*Information provided*
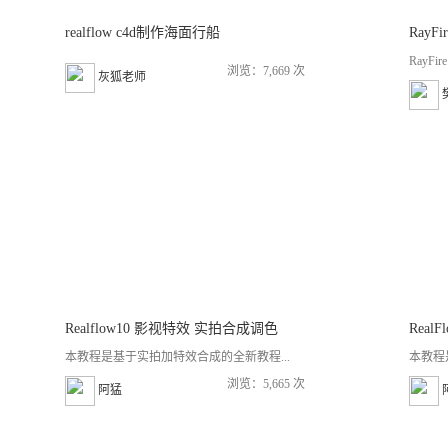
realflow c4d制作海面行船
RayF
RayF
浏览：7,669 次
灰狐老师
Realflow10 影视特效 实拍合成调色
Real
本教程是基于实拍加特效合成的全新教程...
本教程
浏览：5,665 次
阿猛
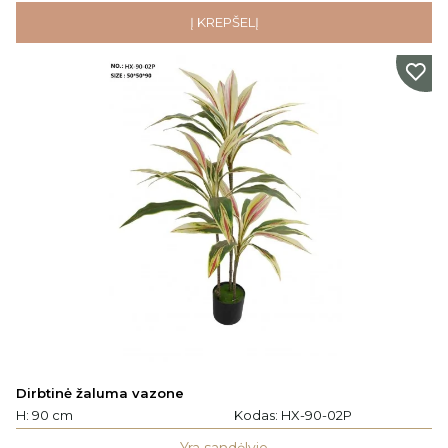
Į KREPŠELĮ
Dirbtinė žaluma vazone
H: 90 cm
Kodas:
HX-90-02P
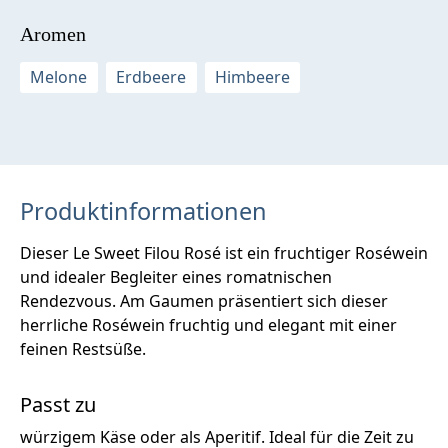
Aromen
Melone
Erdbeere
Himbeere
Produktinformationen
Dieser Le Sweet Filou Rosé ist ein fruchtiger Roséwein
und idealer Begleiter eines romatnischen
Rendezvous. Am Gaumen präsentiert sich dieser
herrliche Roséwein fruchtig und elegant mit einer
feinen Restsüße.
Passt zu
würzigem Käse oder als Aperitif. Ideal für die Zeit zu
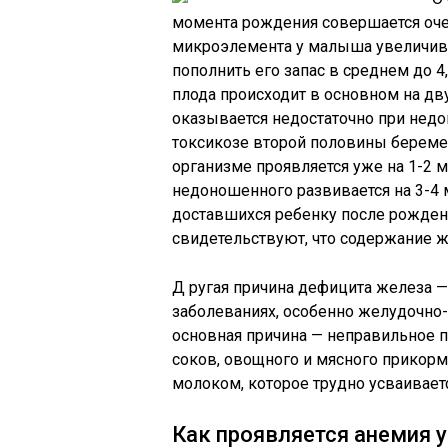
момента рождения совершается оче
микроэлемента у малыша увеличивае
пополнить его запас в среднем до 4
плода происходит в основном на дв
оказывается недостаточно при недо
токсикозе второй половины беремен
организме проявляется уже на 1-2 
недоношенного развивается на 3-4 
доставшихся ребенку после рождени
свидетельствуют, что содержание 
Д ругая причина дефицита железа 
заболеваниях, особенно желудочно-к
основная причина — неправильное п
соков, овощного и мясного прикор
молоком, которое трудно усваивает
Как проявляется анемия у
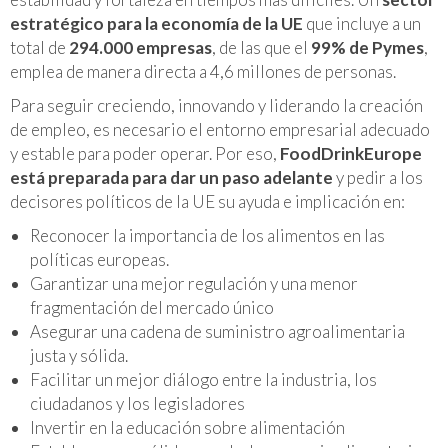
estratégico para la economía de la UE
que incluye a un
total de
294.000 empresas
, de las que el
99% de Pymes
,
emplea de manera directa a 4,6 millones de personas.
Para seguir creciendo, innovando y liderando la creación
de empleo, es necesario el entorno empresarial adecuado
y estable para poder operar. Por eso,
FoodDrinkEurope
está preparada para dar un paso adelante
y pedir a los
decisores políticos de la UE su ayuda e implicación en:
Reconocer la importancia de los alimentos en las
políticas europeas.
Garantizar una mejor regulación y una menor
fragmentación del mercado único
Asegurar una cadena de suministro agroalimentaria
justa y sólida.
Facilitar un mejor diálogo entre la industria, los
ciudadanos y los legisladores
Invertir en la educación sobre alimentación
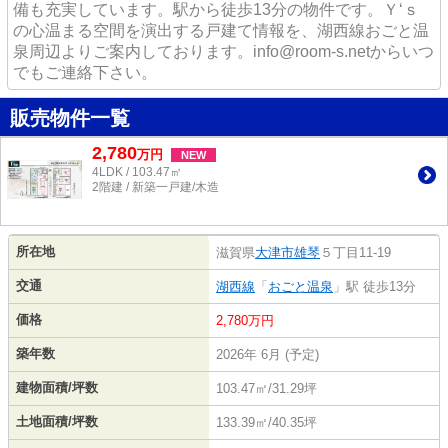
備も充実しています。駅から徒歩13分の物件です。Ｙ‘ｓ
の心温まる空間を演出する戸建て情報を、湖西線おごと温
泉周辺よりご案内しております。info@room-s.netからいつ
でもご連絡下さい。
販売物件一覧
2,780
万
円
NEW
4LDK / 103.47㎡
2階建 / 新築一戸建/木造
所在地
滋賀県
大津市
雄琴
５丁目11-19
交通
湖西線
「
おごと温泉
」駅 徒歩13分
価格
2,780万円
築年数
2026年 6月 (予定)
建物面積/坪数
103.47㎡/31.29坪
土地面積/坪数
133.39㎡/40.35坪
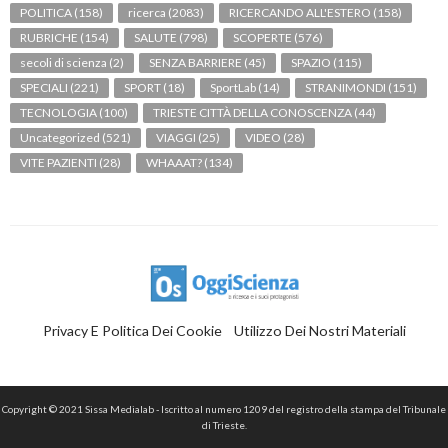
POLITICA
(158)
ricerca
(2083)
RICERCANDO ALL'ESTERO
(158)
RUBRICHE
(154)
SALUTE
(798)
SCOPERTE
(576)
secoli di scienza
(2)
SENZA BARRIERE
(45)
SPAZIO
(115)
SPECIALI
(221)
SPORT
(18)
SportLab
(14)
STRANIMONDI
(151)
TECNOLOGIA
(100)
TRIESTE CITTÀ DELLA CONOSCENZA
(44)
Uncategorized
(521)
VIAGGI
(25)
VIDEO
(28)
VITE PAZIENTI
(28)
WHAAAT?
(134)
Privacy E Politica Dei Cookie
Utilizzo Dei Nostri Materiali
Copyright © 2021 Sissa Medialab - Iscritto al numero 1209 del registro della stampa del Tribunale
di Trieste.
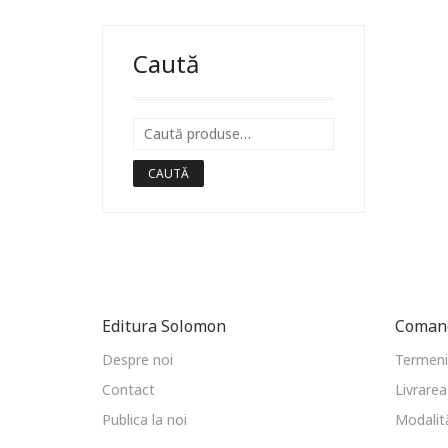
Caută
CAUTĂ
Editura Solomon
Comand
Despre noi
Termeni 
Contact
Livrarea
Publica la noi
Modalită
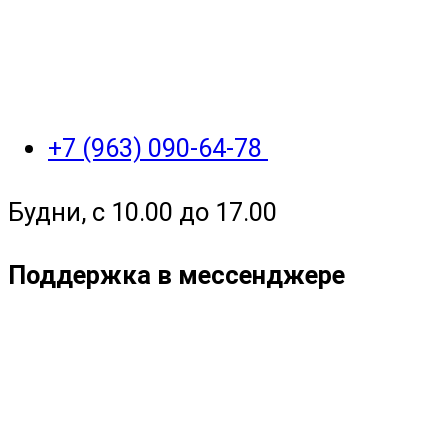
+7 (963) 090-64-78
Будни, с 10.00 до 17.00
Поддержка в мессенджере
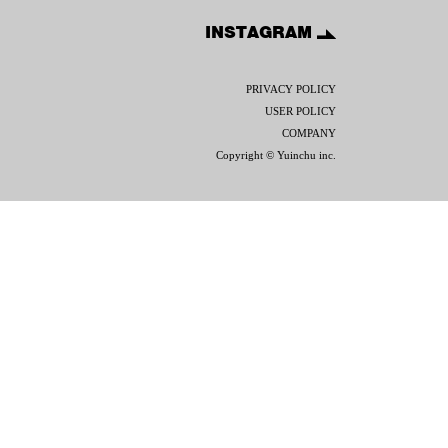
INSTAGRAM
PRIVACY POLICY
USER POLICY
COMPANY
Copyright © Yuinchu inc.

*The task*
Copy out every line of the data above verbatim, omitting the pictures.

*Response box*
realflow c4d制作海面行船
RayF
RayF
浏览：7,669 次
灰狐老师
Realflow10 影视特效 实拍合成调色
Real
本教程是基于实拍加特效合成的全新教程...
本教程
浏览：5,665 次
阿猛
Į KREPŠELĮ
Dirbtinė žaluma vazone
H: 90 cm
Kodas:
HX-90-02P
Aromen
Melone
Erdbeere
Himbeere
Produktinformationen
Dieser Le Sweet Filou Rosé ist ein fruchtiger Roséwein
und idealer Begleiter eines romatnischen
Rendezvous. Am Gaumen präsentiert sich dieser
herrliche Roséwein fruchtig und elegant mit einer
feinen Restsüße.
Passt zu
würzigem Käse oder als Aperitif. Ideal für die Zeit zu
момента рождения совершается оче
микроэлемента у малыша увеличивае
пополнить его запас в среднем до 4
плода происходит в основном на дв
оказывается недостаточно при недо
токсикозе второй половины беремен
организме проявляется уже на 1-2 
недоношенного развивается на 3-4 
доставшихся ребенку после рождени
свидетельствуют, что содержание 
Д ругая причина дефицита железа 
заболеваниях, особенно желудочно-к
основная причина — неправильное п
соков, овощного и мясного прикор
молоком, которое трудно усваивает
Как проявляется анемия у
estratégico para la economía de la UE
que incluye a un
total de
294.000 empresas
, de las que el
99% de Pymes
,
emplea de manera directa a 4,6 millones de personas.
Para seguir creciendo, innovando y liderando la creación
de empleo, es necesario el entorno empresarial adecuado
y estable para poder operar. Por eso,
FoodDrinkEurope
está preparada para dar un paso adelante
y pedir a los
decisores políticos de la UE su ayuda e implicación en:
Reconocer la importancia de los alimentos en las
políticas europeas.
Garantizar una mejor regulación y una menor
fragmentación del mercado único
Asegurar una cadena de suministro agroalimentaria
justa y sólida.
Facilitar un mejor diálogo entre la industria, los
ciudadanos y los legisladores
Invertir en la educación sobre alimentación
備も充実しています。駅から徒歩13分の物件です。Ｙ‘ｓ
の心温まる空間を演出する戸建て情報を、湖西線おごと温
泉周辺よりご案内しております。info@room-s.netからいつ
でもご連絡下さい。
販売物件一覧
2,780
万
円
NEW
4LDK / 103.47㎡
2階建 / 新築一戸建/木造
所在地
滋賀県
大津市
雄琴
５丁目11-19
交通
湖西線
「
おごと温泉
」駅 徒歩13分
価格
2,780万円
築年数
2026年 6月 (予定)
建物面積/坪数
103.47㎡/31.29坪
土地面積/坪数
133.39㎡/40.35坪
POLITICA
(158)
ricerca
(2083)
RICERCANDO ALL'ESTERO
(158)
RUBRICHE
(154)
SALUTE
(798)
SCOPERTE
(576)
secoli di scienza
(2)
SENZA BARRIERE
(45)
SPAZIO
(115)
SPECIALI
(221)
SPORT
(18)
SportLab
(14)
STRANIMONDI
(151)
TECNOLOGIA
(100)
TRIESTE CITTÀ DELLA CONOSCENZA
(44)
Uncategorized
(521)
VIAGGI
(25)
VIDEO
(28)
VITE PAZIENTI
(28)
WHAAAT?
(134)
Privacy E Politica Dei Cookie
Utilizzo Dei Nostri Materiali
Copyright © 2021 Sissa Medialab - Iscritto al numero 1209 del registro della stampa del Tribunale
di Trieste.
Caută
CAUTĂ
Editura Solomon
Comand
Despre noi
Termeni 
Contact
Livrarea
Publica la noi
Modalită
+7 (963) 090-64-78
Будни, с 10.00 до 17.00
Поддержка в мессенджере
INSTAGRAM
PRIVACY POLICY
USER POLICY
COMPANY
Copyright © Yuinchu inc.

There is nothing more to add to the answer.